Eight different ML algorithms were compared: Linear Regression, Regression Tree, Support Vector Regression, Random Forest, Adaptive Boosting, variable weighting k-Nearest Neighbor, uniform weighting k-Nearest Neighbor, and Artificial Neural Network. Linear Regression failed in both the training and prediction steps. However, all the other methods showed a good performance in both the training and prediction steps except the uniform weighting k-Nearest Neighbor and Artificial Neural Network algorithms. These two methods (UW-kNN and ANN) had a good performance in the training step but failed in the prediction step. The highest R2 and NSE and the lowest RMSE in both the training and prediction steps, indicators of good performance, were obtained by the RF and AdB algorithms. Moreover, a sensitivity analysis demonstrated that the prediction accuracy of AdB was sensitive to all input features.
It was demonstrated that machine learning methods are plausible approaches to the prediction of TSS concentration.

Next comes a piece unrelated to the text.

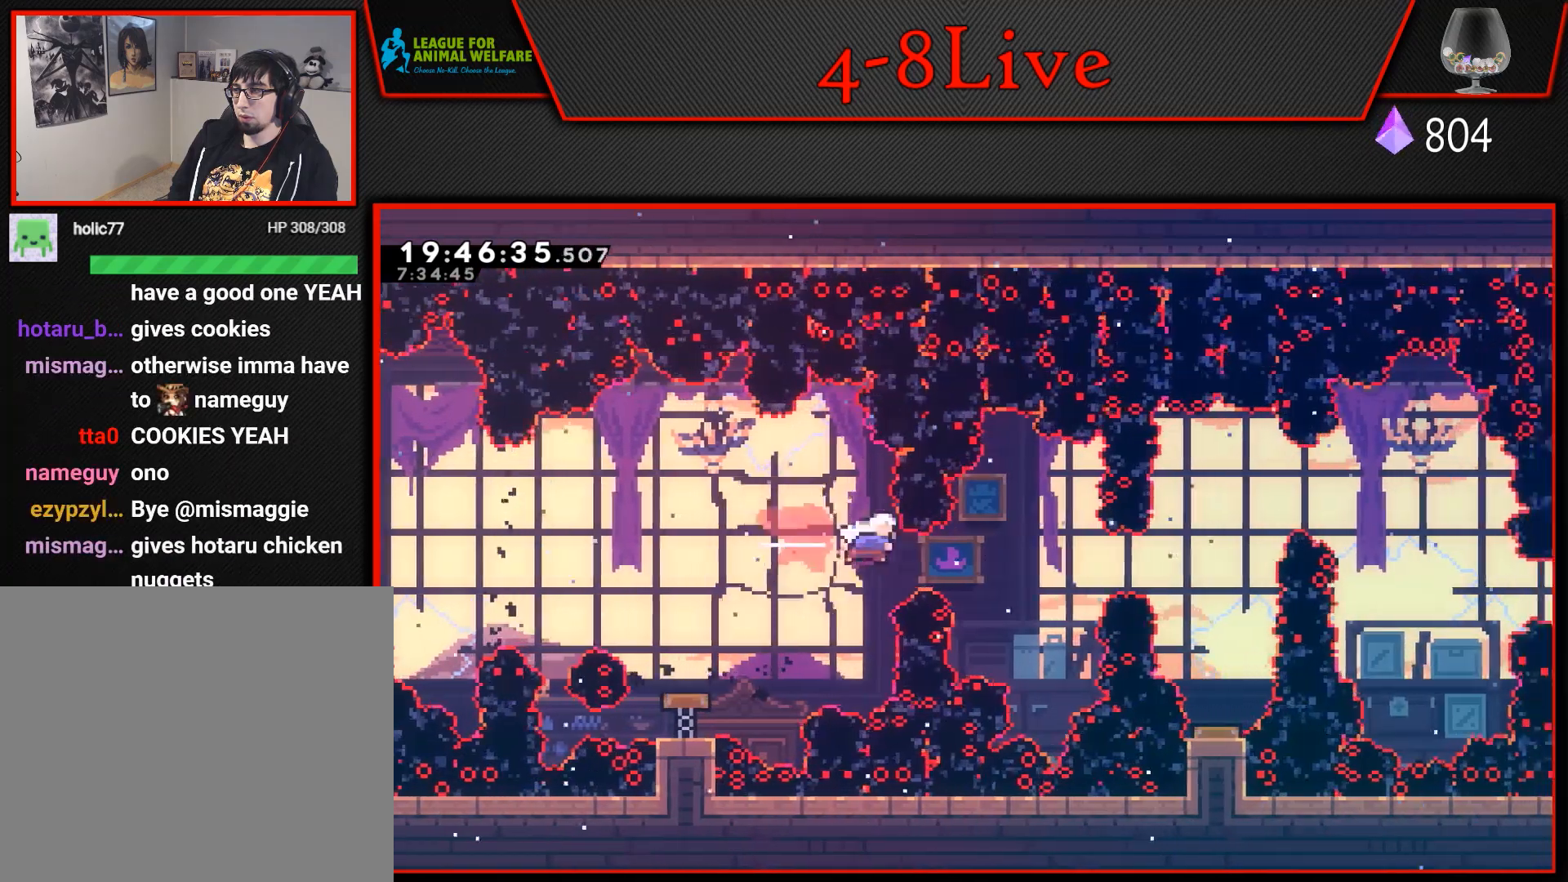
{"buttons": ["L1"], "events": [[100, "DPAD_RIGHT", "up"], [200, "DPAD_RIGHT", "down"], [233, "L1", "down"], [250, "R1", "down"], [450, "R1", "up"], [500, "DPAD_RIGHT", "up"]]}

A limitation identified in some of the models, poor performance in the prediction step, is attributed to overfitting and underfitting problems. Thus, these limitations can be addressed with the choice of appropriate models and the use of sufficient data points. The approach could benefit from the expansion of the NSQD dataset. Thus, with further enhancement of the ML methods and data sources, ML methods have the potential for application across regions. Future efforts to enhance model accuracy should consider the use of hybrid methods or ensemble models.